McGowan used a wheelchair and a walker and was known to District 3 personnel.
“Generally, it would be intoxication, and he would fall and injure himself in different ways,” Sires said.
“Sometimes it was just helping him back into his wheelchair and getting him back into his apartment.”
McGowan’s injuries consisted of deep lacerations to the neck, Sires said.
“These were full-thickness lacerations going though skin and fatty tissue,” Sires said.
“It was kind of hard to determine whether some of them were punctures or some of them were cuts, so we were just kind of treating it worst-case scenario that they were all very, very deep.”
McGowan was airlifted to Harborview Medical Center in Seattle.
A Harborview trauma surgeon will testify that McGowan had a “lacerated jugular vein and significant blood loss, and that Ricky required significant blood transfusions to stabilize him,” Woolman said in her opening remarks.
Sequim Police Officer Devin McBride said in court papers that an upside-down cross and the word “DIE” were painted on the outside of McGowan’s apartment.

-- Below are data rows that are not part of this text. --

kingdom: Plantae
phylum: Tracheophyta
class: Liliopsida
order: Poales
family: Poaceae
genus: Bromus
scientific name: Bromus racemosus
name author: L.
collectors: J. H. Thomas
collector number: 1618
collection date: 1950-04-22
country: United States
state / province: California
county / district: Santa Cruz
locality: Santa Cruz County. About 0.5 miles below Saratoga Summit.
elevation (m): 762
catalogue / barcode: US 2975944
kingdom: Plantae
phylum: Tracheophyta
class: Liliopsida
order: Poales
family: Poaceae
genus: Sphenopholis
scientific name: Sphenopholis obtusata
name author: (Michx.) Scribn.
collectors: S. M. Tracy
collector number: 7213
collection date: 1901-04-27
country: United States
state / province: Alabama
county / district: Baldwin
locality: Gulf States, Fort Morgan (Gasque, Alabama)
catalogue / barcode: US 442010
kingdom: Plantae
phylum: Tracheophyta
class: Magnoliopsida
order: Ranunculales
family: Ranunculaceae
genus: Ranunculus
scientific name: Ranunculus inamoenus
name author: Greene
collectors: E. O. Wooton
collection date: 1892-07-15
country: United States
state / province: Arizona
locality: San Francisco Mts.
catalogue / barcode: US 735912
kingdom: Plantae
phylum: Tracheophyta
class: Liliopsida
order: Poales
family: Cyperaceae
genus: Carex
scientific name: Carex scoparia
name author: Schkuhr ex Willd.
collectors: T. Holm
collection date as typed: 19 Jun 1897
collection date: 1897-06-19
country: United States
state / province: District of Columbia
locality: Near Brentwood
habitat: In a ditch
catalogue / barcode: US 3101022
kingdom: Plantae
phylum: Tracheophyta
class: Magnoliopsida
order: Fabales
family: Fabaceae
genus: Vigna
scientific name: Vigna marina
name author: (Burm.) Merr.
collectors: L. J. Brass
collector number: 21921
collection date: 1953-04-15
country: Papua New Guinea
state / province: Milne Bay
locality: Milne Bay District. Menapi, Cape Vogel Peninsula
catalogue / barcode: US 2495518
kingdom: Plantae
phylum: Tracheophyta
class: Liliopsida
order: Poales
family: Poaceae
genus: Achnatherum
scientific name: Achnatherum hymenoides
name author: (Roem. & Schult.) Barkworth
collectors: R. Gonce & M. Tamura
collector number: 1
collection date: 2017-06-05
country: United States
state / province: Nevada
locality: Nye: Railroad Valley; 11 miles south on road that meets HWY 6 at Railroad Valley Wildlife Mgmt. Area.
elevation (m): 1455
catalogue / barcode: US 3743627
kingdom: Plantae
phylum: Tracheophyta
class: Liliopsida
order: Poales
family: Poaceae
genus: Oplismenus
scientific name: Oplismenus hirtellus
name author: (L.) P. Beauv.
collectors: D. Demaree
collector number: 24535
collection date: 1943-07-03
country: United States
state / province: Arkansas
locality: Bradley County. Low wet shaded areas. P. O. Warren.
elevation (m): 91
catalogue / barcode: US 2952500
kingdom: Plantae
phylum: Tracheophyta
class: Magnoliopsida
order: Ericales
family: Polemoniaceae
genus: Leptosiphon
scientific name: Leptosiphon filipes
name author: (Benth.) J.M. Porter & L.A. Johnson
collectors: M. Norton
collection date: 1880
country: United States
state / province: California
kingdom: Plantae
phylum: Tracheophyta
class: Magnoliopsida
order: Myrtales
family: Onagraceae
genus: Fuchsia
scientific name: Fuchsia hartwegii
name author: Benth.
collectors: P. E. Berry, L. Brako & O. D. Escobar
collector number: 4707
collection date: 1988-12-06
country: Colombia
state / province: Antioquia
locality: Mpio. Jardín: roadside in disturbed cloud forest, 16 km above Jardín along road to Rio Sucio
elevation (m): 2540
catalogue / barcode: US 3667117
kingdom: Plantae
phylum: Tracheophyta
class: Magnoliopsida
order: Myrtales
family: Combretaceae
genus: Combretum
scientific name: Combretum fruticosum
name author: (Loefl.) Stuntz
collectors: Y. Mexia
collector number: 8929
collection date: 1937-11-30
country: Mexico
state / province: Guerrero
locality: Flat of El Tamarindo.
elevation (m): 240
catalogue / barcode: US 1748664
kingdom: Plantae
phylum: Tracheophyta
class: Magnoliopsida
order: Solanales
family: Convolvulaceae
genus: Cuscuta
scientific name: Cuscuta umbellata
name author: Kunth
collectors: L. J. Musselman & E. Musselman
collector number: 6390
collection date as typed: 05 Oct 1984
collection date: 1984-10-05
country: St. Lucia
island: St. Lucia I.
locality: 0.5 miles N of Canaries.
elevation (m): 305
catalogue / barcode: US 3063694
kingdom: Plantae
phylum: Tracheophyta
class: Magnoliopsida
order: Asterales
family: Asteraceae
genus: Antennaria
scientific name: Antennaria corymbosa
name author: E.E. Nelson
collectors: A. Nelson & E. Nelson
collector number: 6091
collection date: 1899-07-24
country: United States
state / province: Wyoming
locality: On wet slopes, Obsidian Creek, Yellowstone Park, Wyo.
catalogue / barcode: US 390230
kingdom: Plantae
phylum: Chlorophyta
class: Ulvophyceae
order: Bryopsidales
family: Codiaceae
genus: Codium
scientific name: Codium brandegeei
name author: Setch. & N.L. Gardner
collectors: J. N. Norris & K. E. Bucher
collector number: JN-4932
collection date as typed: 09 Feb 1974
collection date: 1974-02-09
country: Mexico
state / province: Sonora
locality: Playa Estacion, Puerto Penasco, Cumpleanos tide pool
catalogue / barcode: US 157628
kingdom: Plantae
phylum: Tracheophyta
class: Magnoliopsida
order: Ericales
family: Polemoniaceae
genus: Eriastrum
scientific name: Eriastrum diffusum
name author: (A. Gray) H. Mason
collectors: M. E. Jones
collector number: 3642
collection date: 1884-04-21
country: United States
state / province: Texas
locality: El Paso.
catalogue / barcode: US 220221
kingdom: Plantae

The apartment manager said the word appeared on McGowan’s door after Dietz had been released from jail six weeks earlier, and after McGowan and Dietz started a romantic relationship, according to the affidavit for probable cause.
Unger said Dietz and McGowan had become friends but were not romantically involved.
“For reasons that are unknown,” Unger said, “Ms. Dietz ended up causing injury to Mr. McGowan.”
Forensic Evaluator-Psychologist Amy Sellers of the state Department of Social and Health Services determined that Dietz did not “present with symptoms of mental illness that severely impair her ability to provide for her needs of health and safety,” according to a forensic mental health report.
Sellers said Dietz had a history of repeated trauma and was diagnosed with post-traumatic stress disorder.
Sellers said Dietz told her McGowan grabbed her crotch on the day of the assault.
Dietz had a “significant history” of childhood sexual assault, violent assault as a young adult and a pattern of violent intimate relationships, according to Sellers’ report.
Unger said she planned to call to the stand forensic psychologist Dr. Kenneth Muscatel to address whether Dietz could form an intent to assault McGowan or whether she “lashed out at an imaginary enemy” as a result of a mental disorder.
“You’re going to hear a statement from Mr. McGowan where he told the police, or the EMTs, that ‘She’s crazy. She’s crazy,’ ” Unger told the jury.
“That is what this case is about, whether or not Ms. Dietz had the mental capacity to commit this offense.”